Что надо? Зачем пришел? Вопросы вертелись в голове, но ответ еще предстояло выяснить. Я вздохнул, принимая стакан.
– За вечную дружбу наших народов, – напомнил лысоватый хитрец, – до дна.
– Давайте выпьем, мэтр, за ваших замечательных учителей, – предложил, тайно надеясь увести разговор в сторону.
– Какое прекрасное время было, я вам уже рассказывал, что учился в Сорбонне. Париж. Девушки. Вино. Здесь, – он похлопал себя по макушке, – копна густых, непокорных волос. Здоровья хватало на бессонные ночи с вином и девушками, а утром под строгими профессорскими глазами резать трупы, и латынь, латынь, латынь. Но ваш фокус с гасконским диалектом я раскусил сразу. У меня было много друзей с юга Франции.
– За Сорбонских профессоров, до дна, – эхом отозвался я, выпивая и закусывая аппетитными кружками с творогом.
– За молодость!
– Ух! Как вы такое пьете?!
– Быстро и чуть-чуть морщась! – Доктор торопливо налил по второй. Неуверенно предложил: – За дружбу народов?
– Сударь, не таите, зачем пришли?
– Беспокоюсь о вас.
– Так ведь на поправку иду, сами говорили, что теперь мне доктор не нужен, – недоуменно сказал я, понижая голос и переходя на доверительный тон, – мы вот решили, что пора уходить.
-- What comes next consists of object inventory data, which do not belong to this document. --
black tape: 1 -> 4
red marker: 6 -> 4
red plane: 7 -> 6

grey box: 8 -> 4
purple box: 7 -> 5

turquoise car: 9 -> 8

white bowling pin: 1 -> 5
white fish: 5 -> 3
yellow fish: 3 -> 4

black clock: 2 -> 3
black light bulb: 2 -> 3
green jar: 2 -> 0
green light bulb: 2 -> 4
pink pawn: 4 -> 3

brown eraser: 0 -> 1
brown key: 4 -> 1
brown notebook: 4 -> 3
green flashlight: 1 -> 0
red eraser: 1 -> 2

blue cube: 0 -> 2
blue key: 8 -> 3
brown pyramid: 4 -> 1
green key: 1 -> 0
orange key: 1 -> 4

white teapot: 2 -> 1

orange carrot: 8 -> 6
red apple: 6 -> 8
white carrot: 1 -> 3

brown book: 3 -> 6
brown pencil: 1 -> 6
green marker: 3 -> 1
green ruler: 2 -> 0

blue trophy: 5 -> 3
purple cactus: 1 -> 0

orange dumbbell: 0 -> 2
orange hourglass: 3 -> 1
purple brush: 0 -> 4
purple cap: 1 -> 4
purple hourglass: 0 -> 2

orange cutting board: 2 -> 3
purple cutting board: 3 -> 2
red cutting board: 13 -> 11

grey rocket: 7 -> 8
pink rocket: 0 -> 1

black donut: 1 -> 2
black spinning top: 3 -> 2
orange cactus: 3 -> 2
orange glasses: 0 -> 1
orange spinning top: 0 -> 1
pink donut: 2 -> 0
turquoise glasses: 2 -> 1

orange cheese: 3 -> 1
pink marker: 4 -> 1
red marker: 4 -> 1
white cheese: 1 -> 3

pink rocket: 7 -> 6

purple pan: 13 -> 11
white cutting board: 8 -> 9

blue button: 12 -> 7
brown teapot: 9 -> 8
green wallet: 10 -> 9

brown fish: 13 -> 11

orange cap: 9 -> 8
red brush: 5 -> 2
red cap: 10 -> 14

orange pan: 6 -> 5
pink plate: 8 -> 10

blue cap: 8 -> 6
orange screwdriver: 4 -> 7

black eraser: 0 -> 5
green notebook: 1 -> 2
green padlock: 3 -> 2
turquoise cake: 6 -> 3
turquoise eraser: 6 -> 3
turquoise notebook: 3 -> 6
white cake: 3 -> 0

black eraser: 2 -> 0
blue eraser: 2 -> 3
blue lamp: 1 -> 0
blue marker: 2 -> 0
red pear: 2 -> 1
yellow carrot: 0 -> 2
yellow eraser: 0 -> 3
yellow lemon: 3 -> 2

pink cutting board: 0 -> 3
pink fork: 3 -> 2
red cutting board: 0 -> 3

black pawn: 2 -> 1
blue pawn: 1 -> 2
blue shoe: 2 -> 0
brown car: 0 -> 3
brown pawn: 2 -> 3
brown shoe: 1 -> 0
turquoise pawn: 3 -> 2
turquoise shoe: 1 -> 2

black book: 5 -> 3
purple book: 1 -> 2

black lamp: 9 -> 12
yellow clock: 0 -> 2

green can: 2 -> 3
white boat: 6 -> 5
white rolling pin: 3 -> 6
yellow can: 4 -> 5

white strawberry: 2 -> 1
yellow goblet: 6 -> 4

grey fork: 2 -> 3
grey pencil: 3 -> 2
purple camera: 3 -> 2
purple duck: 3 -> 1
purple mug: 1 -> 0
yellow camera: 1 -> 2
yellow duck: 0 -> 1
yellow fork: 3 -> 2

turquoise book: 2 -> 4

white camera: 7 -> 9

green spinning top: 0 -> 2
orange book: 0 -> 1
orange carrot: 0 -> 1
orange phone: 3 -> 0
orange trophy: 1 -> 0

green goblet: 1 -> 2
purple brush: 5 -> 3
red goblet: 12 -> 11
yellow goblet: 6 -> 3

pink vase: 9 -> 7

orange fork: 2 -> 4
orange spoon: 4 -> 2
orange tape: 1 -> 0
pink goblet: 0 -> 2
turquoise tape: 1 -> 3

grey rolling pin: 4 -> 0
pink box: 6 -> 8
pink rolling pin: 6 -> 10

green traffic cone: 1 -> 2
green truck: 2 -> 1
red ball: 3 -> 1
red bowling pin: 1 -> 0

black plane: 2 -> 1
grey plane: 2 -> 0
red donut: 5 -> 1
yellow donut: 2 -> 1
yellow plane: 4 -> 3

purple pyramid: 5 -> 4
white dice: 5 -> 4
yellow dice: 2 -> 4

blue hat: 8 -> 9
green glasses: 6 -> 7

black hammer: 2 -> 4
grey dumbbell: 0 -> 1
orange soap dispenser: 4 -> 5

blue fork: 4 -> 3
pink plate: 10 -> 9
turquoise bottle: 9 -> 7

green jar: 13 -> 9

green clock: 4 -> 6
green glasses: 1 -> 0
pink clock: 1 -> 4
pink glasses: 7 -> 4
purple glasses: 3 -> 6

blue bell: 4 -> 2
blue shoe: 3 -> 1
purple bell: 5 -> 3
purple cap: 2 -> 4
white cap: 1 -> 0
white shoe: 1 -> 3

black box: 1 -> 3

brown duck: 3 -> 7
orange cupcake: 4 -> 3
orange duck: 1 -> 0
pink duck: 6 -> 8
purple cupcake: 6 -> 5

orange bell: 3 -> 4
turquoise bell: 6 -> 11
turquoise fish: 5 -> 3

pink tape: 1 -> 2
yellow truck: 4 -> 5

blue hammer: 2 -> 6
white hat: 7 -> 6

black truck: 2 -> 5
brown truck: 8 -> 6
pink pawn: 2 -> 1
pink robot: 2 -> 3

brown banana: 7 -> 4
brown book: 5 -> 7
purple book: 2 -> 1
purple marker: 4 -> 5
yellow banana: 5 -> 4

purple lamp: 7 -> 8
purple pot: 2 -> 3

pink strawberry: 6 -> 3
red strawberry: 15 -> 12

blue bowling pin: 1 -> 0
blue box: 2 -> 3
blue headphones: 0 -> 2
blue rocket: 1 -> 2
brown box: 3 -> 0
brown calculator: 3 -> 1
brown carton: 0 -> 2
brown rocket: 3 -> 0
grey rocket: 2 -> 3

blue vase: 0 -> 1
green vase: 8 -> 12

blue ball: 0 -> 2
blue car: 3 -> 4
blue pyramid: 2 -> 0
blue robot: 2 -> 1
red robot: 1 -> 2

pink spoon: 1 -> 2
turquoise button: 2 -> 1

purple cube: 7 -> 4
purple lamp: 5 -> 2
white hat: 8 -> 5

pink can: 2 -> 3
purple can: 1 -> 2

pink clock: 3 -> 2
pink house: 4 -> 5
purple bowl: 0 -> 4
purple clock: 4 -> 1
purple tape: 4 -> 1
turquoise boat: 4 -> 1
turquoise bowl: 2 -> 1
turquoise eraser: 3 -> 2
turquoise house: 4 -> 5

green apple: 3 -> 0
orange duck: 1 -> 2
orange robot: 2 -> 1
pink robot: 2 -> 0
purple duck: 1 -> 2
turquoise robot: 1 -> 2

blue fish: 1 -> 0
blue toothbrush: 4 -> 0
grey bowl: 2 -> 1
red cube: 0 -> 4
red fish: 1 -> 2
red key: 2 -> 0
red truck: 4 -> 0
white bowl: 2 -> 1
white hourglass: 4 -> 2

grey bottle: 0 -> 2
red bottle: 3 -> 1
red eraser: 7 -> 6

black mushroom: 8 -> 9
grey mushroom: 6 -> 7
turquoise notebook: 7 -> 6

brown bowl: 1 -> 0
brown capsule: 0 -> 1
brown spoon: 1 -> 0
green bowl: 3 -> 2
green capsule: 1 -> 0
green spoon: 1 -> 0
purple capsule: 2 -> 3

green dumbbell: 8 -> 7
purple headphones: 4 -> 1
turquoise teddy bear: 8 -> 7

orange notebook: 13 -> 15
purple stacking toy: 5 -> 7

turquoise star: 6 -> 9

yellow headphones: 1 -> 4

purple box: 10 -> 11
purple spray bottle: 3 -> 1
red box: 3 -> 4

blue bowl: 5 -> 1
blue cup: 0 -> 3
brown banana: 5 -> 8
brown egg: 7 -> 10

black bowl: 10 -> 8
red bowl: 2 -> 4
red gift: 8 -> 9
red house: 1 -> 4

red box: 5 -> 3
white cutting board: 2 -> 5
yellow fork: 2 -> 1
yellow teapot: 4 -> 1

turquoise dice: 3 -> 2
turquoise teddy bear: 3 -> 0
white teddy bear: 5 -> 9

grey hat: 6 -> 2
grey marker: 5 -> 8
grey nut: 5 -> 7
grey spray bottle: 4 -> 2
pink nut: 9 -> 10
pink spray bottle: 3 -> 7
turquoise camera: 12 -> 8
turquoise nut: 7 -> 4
– Правильно решили! Я потому вас и навестил! – горячо начал доктор. – Русский корпус так наступает, что стали появляться турецкие части! Уходить вам надо немедленно. Не ровен час перекроют войска дороги или какая-нибудь часть займет имение – быть беде! Раскрыть могут вас! Тогда горе всем и мадемуазель Малике.
– Да знаю, – поморщился я.
– Будь здоров! – на ломаном русском сказал доктор и приложился к бренди. Выпил до дна.
– Уйдем скоро. Ночью, утром – не знаю. Добудет мой друг коней – и уйдем.
– Хорошо, – сказал доктор и вдруг поник головой, захлюпал носом. Напился, что ли? Не похоже. Быстро слишком. Уж больно натурально всплакнул.
– Просить вас хочу об одолжении, шевалье.
– Любезный, отблагодарю. Денег пришлю с первой оказией. Не волнуйтесь.
– Нет, – доктор замотал головой, – не надо денег. Просить о другом хочу!
– Слушаю, – осторожно сказал я.
– Шевалье, оставьте шельму. Привык к ней, сил нет. Не забирайте с собой. Как сами-то выберетесь – неведомо, а вдруг с турками столкнетесь. Пропадет девка ни за что, сгинет моя шельма-вьюнок.
– Шельма? – Сначала не понял я.
– Иванку мою. Она же вещи уже неделю собирает! Не таится! Смеется надо мной! Говорит, как ей хорошо с русским будет. Боюсь, пристрелить смогу! Или зарежу, – совсем тихим голосом закончил старый философ.
– А как же гуманизм и человеколюбие?
– Оставьте, шевалье, доктора, даже такие образованные, как я, все равно остаются людьми, не чуждыми обычных человеческих чувств и поступков.
– Что-то когда во мне железками своими ковырялись, не заметил у вас человеческих чувств.
– Это как раз профессиональное, я про другое…
– Уж не про нежные ли чувства? Вы о любви? – опешил я.
– Любовь – химия. Нет любви, – вздохнул доктор. Поболтал бутылку, на слух определяя, как много осталось содержимого. – Понял, что скучно без нее станет. Беспросветно. Дни без солнца. Тоска. Привык я к ней. Без нее совсем сопьюсь. Мне тут и поговорить больше не с кем. У вас вся жизнь впереди. Зачем она вам, шевалье?
Я вроде призадумался.
– Ну. Э… Незачем, – согласился я с доктором. – Чудная больно. Оставлю.
– Правда?! – изумился медик.
– Истинный крест, – я перекрестился. Доктор повеселел. Поверил. Я и не думал его обманывать.
– Должен же я вам, в конце концов, – успокоил я его и сам протянул стакан.
9.2
К дороге я решил править полем, но постовые у развилки стали сигналить надетыми на винтовки шапками.
– Конный отряд, вон там, час назад прошел шагом. Нас не заметили.
– Тамам, тещиккурле. Хорошо, спасибо.
Теперь нужно принять решение. С одной стороны, нужно запутать следы, чтоб непонятно было, откуда взялась моя кобыла на дороге, но так я рискую не догнать этот отряд. Азарт пересилил осторожность. Я направил свою животину напростец по полям, наперехват чужих конников.
Нашел и двинулся по цепочке следов от подков. Следы круче и круче забирали в сторону позиций 3-й армии Османа-паши. Значит, не дезертиры, ну мне-то разницы никакой.